Expansion overhead for a clustered index can be reduced using SQL Server’s FILLFACTOR feature. Using FILLFACTOR reserves a percentage of free space on each data page of the index to accommodate future expansion. This is a tuning issue that the developer and system administrator will need to address when considering the use of clustered indexes.

Finally, if a unique index is created for the table so that no duplicate index values can be inserted, there is a special case that reduces processing costs. If all of the keys in the WHERE clause use the equality relational operator and are contained in the unique index, the optimizer knows that this query can match only one row in the table. In this case there is a minimal fixed cost involved in using the unique index to process the query.

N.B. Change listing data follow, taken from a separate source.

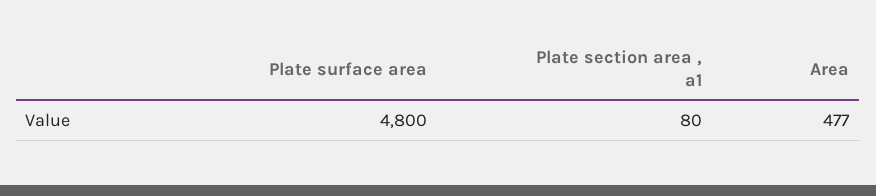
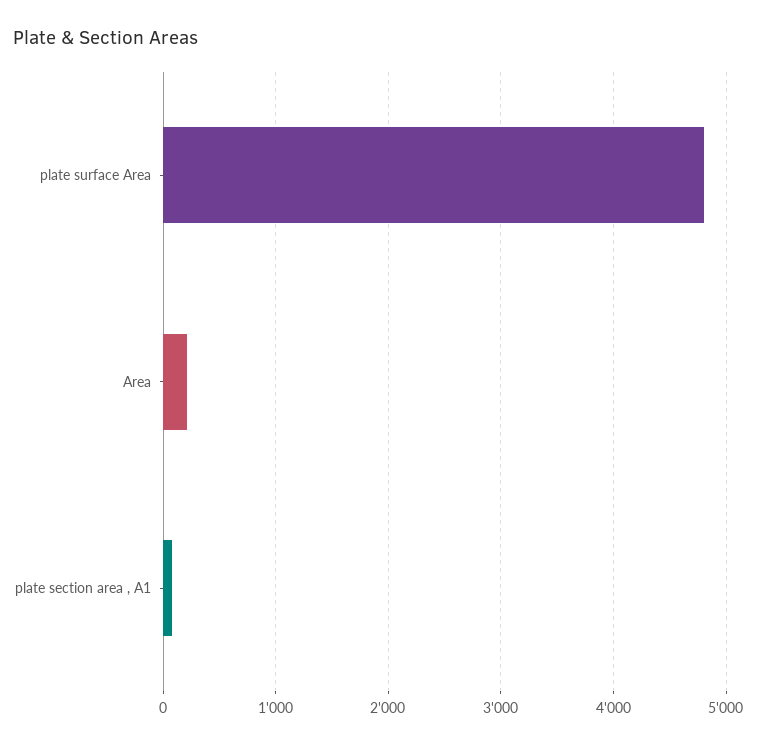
Area: 477 -> 200

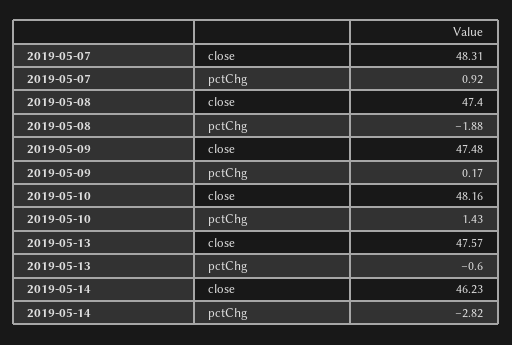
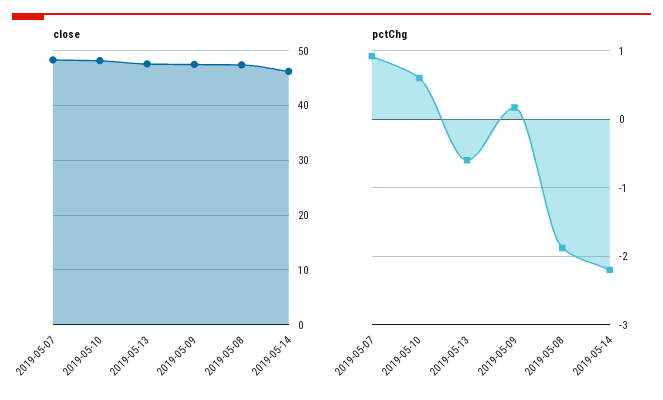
pctChg, 2019-05-10: 1.43 -> 0.6
pctChg, 2019-05-14: -2.82 -> -2.2

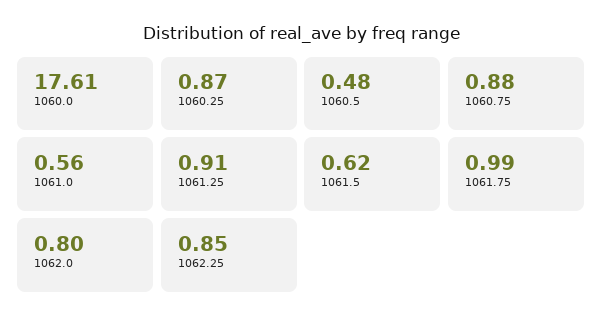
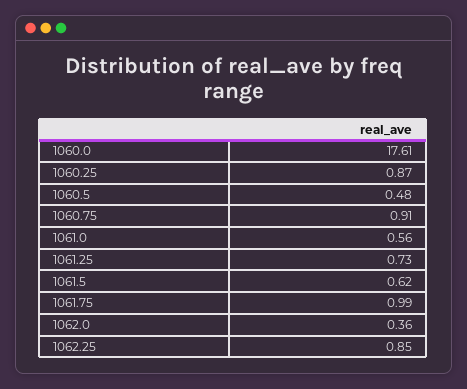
1060.75: 0.88 -> 0.91
1061.25: 0.91 -> 0.73
1062.0: 0.8 -> 0.36

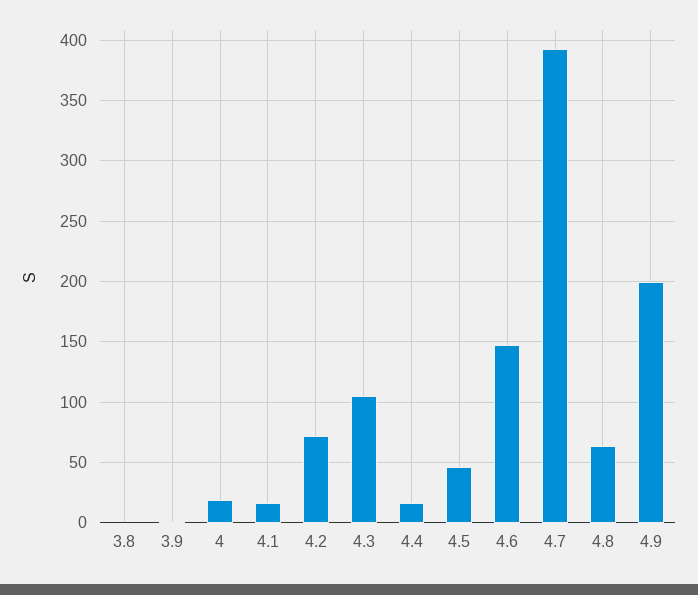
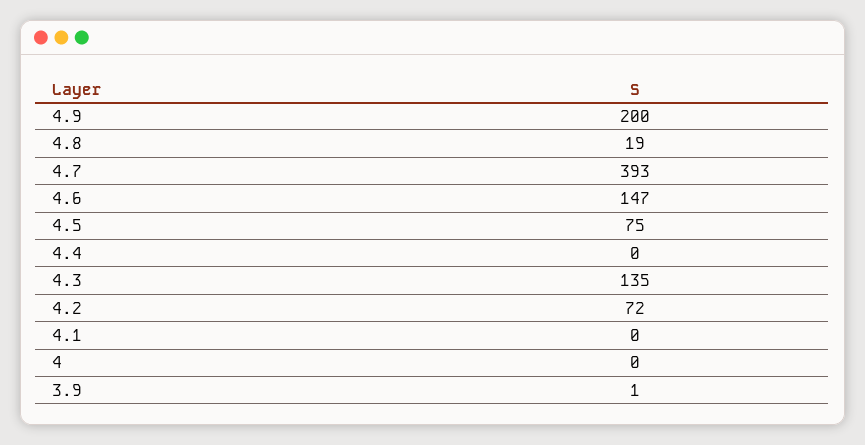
3.8: 0 -> none
4: 20 -> 0
4.1: 15 -> 0
4.3: 105 -> 135
4.4: 15 -> 0
4.5: 45 -> 75
4.8: 65 -> 19

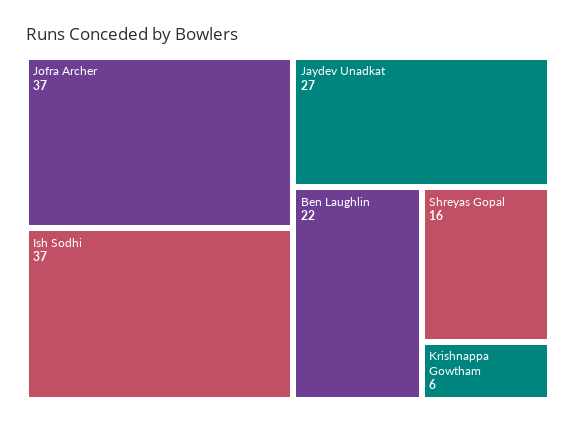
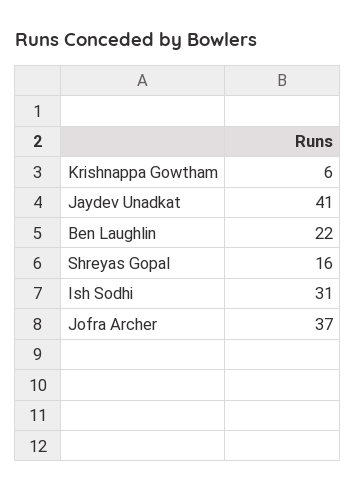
Ish Sodhi: 37 -> 31
Jaydev Unadkat: 27 -> 41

Once all of the clauses have been processed for index selection and have an associated processing time, the optimizer is ready to perform join selection. The optimizer compares all combinations of the clauses, then selects the join plan with the lowest estimated processing costs. Because the combinations of the clauses can grow exponentially as the complexity of a query increases, SQL Server uses tree pruning techniques to minimize the overhead associated with these comparisons.

Using Tuning Tools

SQL Server includes several tuning tools that allow users to view this internal optimization process. After executing the command

set showplan on

All queries sent to SQL Server will return not only the expected results, but also a description of the query execution plan the optimizer used to produce these results. For each step of the execution plan, this description shows whether the optimizer decided to use an existing index or a table scan to retrieve the results. After SQL Server executes the command

set statistics time on

it displays the time taken to parse and compile each statement, along with the time that it took to execute each step in the query execution plan. These two commands used together can help users modify their queries and index structures to further improve the performance of the SQL Server database engine.

As you can see from this discussion of SQL Server optimization, there are no hard and fast rules – such as “when the number of rows exceeds 100” – that you can use to determine when SQL Server will take advantage of indexes to assist in query processing. However, by understanding the underlying processes of the optimizer and analyzing the types of queries being performed on the tables, you can create specific indexes for your data tables that will help your SQL Server optimizer improve system throughput.